На закате 1870-х левые простили Тургеневу его «заблуждения». Приступы слабости, постоянные попытки оправдаться перед российскими властями, отрицание связей с эмигрантами в Лондоне и Париже — все эти прегрешения были почти полностью позабыты[371]. Тургеневское обаяние, сочувствие отдельным революционерам и их убеждениям, его писательская искренность вызвали благосклонность изгнанников — правда, отнюдь не питавших иллюзий касаемо крайне умеренных тургеневских взглядов и неистребимой привычки спасаться бегством, если битва становилась чересчур горячей. Писатель по-прежнему говорил радикалам: вы ошибаетесь. Если старое потеряло всякую силу, а новое принимается плохо, то нужно, как написано в романе «Дым», «терпение <... > прежде всего, и терпение не страдательное, а деятельное, настойчивое, не без сноровки, не без хитрости подчас»1. Когда грянул кризис, когда, согласно многозначительной фразе, «неумелый сталкивался с недобросовестным», а «весь поколебленный быт ходил ходуном»2, требовался обычный здравый смысл, а не герценовская и не народническая идиллия, нелепая и ностальгическая, слепо творящая кумира из мужика — наихудшего реакционера на всем белом свете.
Без устали твердил Тургенев о том, что ненавидит революцию, насилие, варварство. Писатель верил в неторопливое движение вперед, осуществляемое только силами меньшинства — если, разумеется, внутри этого меньшинства не начинается смертоносная междоусобица. Что до социализма, то социализм — пустейшая выдумка.
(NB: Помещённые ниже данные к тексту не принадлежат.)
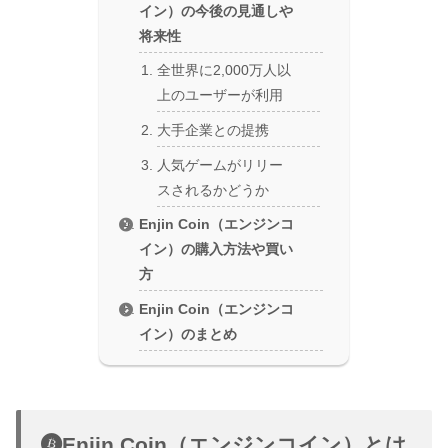
イン）の今後の見通しや
将来性
全世界に2,000万人以
上のユーザーが利用
大手企業との提携
人気ゲームがリリー
スされるかどうか
Enjin Coin（エンジンコ
イン）の購入方法や買い
方
Enjin Coin（エンジンコ
イン）のまとめ
Enjin Coin（エンジンコイン）とは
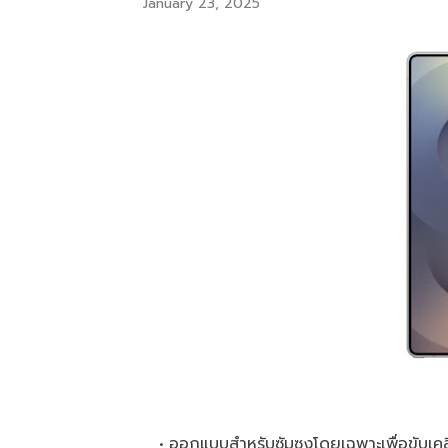
January 23, 2025
ออกแบบสำหรับซัมซุงโดยเฉพาะเพื่อขับเ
Русские всегда готовы, говорит Поту- гин, устами которого глаголет сам создатель романа «Дым», «<...> поднять старый, стоптанный башмак, давным-давно свалившийся с ноги Сен-Симона или Фурье, и, почтительно возложив его на голову, носиться с ним, как со святыней <... >»1. Что же до равенства, Тургенев сказал революционеру Лопатину так: «Ведь не будем же мы в самом деле ходить по Сен-Симону, все в одинаковых желтеньких курточках с пуговкой назади?»[372]
И все-таки, это были молодые — партия свободы и щедрости, партия неимущих, партия страждущих или, по крайности, бедствующих, — и Тургенев не мог отказать им в сочувствии, в помощи, в любви, хотя непрерывно и виновато оглядывался через плечо на своих «правых» друзей, в чьих глазах все время пытался оправдать и преуменьшить свое заигрывание с «левыми». Посещая Москву и Санкт-Петербург, он старался обустроить встречи с кружками радикально мысливших студентов. Иногда беседы проходили гладко, иногда — особенно если Тургенев начинал развлекать собравшихся воспоминаниями о 1840-х годах — слушатели зевали, раздражались, выказывали презрение. Даже любивших Ивана Сергеевича и восхищавшихся им отделяла от писателя глубокая пропасть — сам Тургенев чувствовал это, — ибо меж теми, кто стремился разрыть старый мир до основания, и теми, кто, подобно Тургеневу, желал бы спасти его — поскольку в новом мире, созданном свирепыми фанатиками, жить было бы просто невмоготу.